I think it’s in torch.nn.functional http://pytorch.org/docs/master/nn.html#torch.nn.functional.softmax

Should we be worried about that being overfitted?

4 Likes

as the operation matrix (yellow line and green line) reused multiple times, does the “grad” accumulates multiple times during back propagation?

2 Likes

@yinterian why use tanh instead of sigmoid?

These are similar functions.
https://brenocon.com/blog/2013/10/tanh-is-a-rescaled-logistic-sigmoid-function/

1 Like

This is well described here: http://cs231n.github.io/neural-networks-1/
Short answer: tanh output is zero-centered, it makes gradient descent process easier to converge.

7 Likes

i guess it depends on the output range one wants. tanh gives you (-1,1) and sigmoid gives you (0,1).

2 Likes

@jeremy / @yinterian: This pytorch [-1] to get the last piece of the sequence-list is the same as keras return_sequences = False ?

I wonder if there is a fastai equivalent shortcut ?

what do the asterisks mean e.g., *cs or *V?

used to unpack a tuple/list.

2 Likes

thx, @A_TF57

@jeremy,
Do you think by declaring the h0 variable as a self.h0 in constructor, so the model can work on cpu as well?

Edited:
Hi @jeremy,
First, I want to thank you for your clear explanation of RNN. This is THE best explanation I ever heard. The chart diagram is well-designed and illuminating.

in class CharSeqRnn, function forward(), h=V(torch.zeros(1,bs, n_hidden)).cuda() or without .cuda().
I think a better approach might be to declare a self.h0 =V(torch.zeros(1,bs, n_hidden)) in the constructor __init__(), so the model registers the variable, and can move its data to gpu via model.cuda().

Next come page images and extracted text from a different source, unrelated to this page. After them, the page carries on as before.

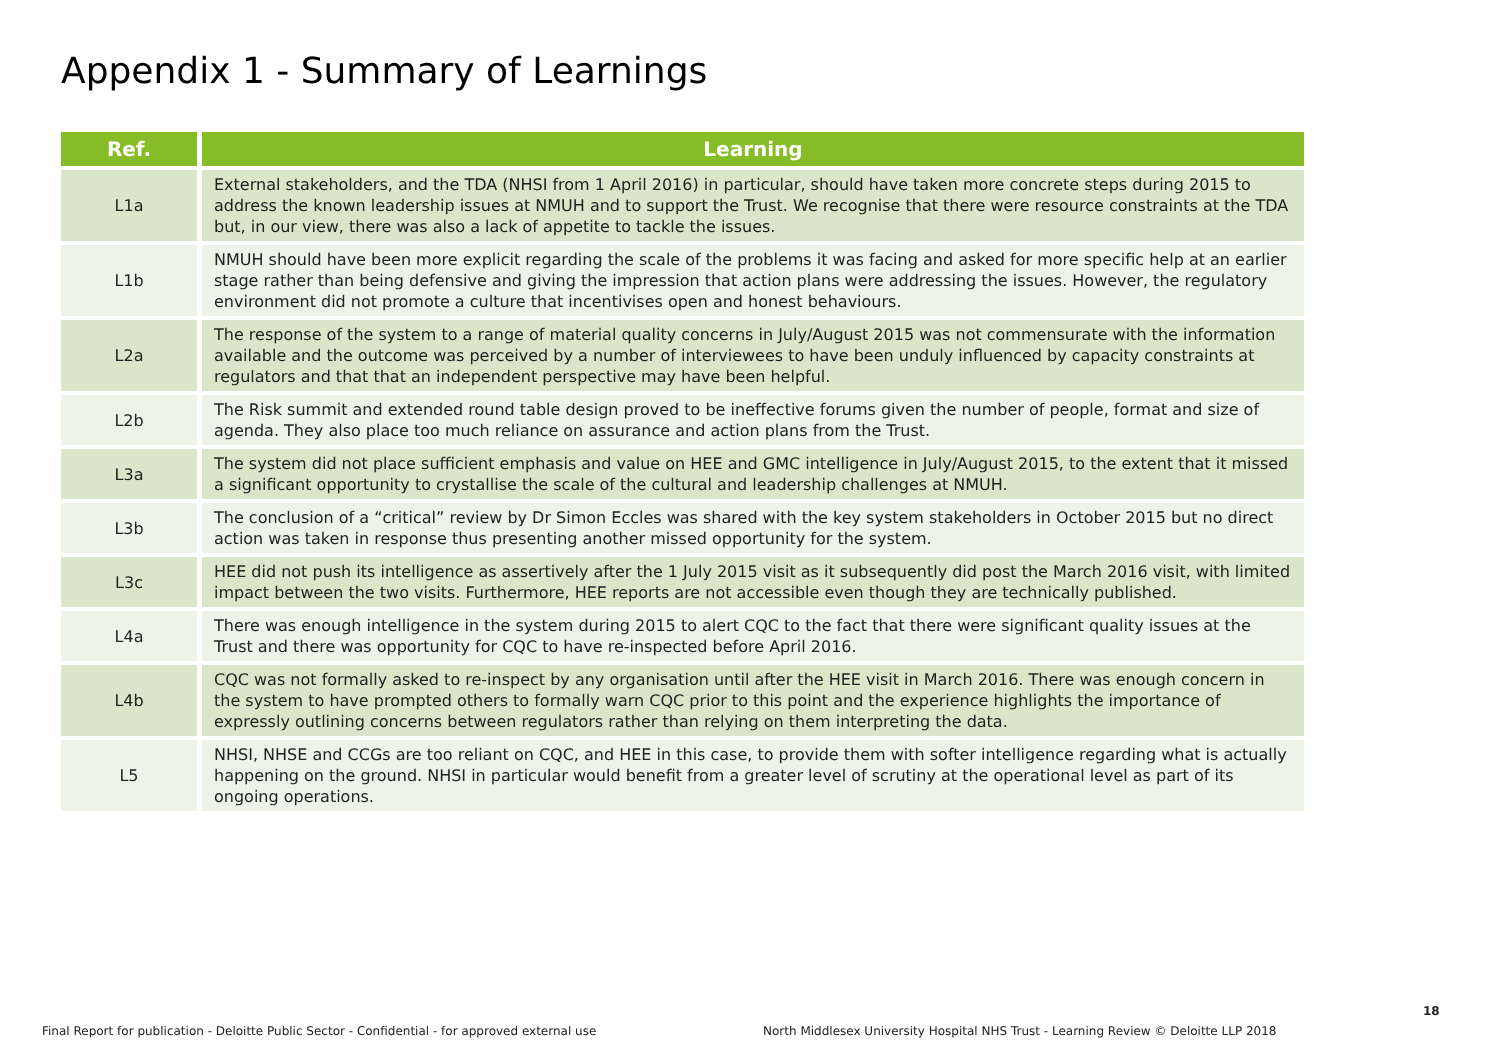Appendix 1 - Summary of Learnings
| Ref. | Learning |
| --- | --- |
| L1a | External stakeholders, and the TDA (NHSI from 1 April 2016) in particular, should have taken more concrete steps during 2015 to address the known leadership issues at NMUH and to support the Trust. We recognise that there were resource constraints at the TDA but, in our view, there was also a lack of appetite to tackle the issues. |
| L1b | NMUH should have been more explicit regarding the scale of the problems it was facing and asked for more specific help at an earlier stage rather than being defensive and giving the impression that action plans were addressing the issues. However, the regulatory environment did not promote a culture that incentivises open and honest behaviours. |
| L2a | The response of the system to a range of material quality concerns in July/August 2015 was not commensurate with the information available and the outcome was perceived by a number of interviewees to have been unduly influenced by capacity constraints at regulators and that that an independent perspective may have been helpful. |
| L2b | The Risk summit and extended round table design proved to be ineffective forums given the number of people, format and size of agenda. They also place too much reliance on assurance and action plans from the Trust. |
| L3a | The system did not place sufficient emphasis and value on HEE and GMC intelligence in July/August 2015, to the extent that it missed a significant opportunity to crystallise the scale of the cultural and leadership challenges at NMUH. |
| L3b | The conclusion of a “critical” review by Dr Simon Eccles was shared with the key system stakeholders in October 2015 but no direct action was taken in response thus presenting another missed opportunity for the system. |
| L3c | HEE did not push its intelligence as assertively after the 1 July 2015 visit as it subsequently did post the March 2016 visit, with limited impact between the two visits. Furthermore, HEE reports are not accessible even though they are technically published. |
| L4a | There was enough intelligence in the system during 2015 to alert CQC to the fact that there were significant quality issues at the Trust and there was opportunity for CQC to have re-inspected before April 2016. |
| L4b | CQC was not formally asked to re-inspect by any organisation until after the HEE visit in March 2016. There was enough concern in the system to have prompted others to formally warn CQC prior to this point and the experience highlights the importance of expressly outlining concerns between regulators rather than relying on them interpreting the data. |
| L5 | NHSI, NHSE and CCGs are too reliant on CQC, and HEE in this case, to provide them with softer intelligence regarding what is actually happening on the ground. NHSI in particular would benefit from a greater level of scrutiny at the operational level as part of its ongoing operations. |
18
Final Report for publication - Deloitte Public Sector - Confidential - for approved external use
North Middlesex University Hospital NHS Trust - Learning Review © Deloitte LLP 2018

In forward() method, we can initialize the variable h = self.h0.clone() for the loop.

1 Like

@yinterian are the weights for the hidden states not shared like with the character input? It sounded like there are a stack of them.

Can you explain further?

1 Like

They are shared. Read the code so that you see it.

Ok, thanks. I’ll spend some time with the code.

this should help:

6 Likes

it’s for variable arguments in Python, you can read more about it in:
https://www.saltycrane.com/blog/2008/01/how-to-use-args-and-kwargs-in-python/

2 Likes

As Jeremy talks about all the characters, I start to think about revisiting my Cryptography courses. ^^

1 Like

Hey, anyone know where is Nietzsche data couldn’t find it at files.fast.ai

Thanks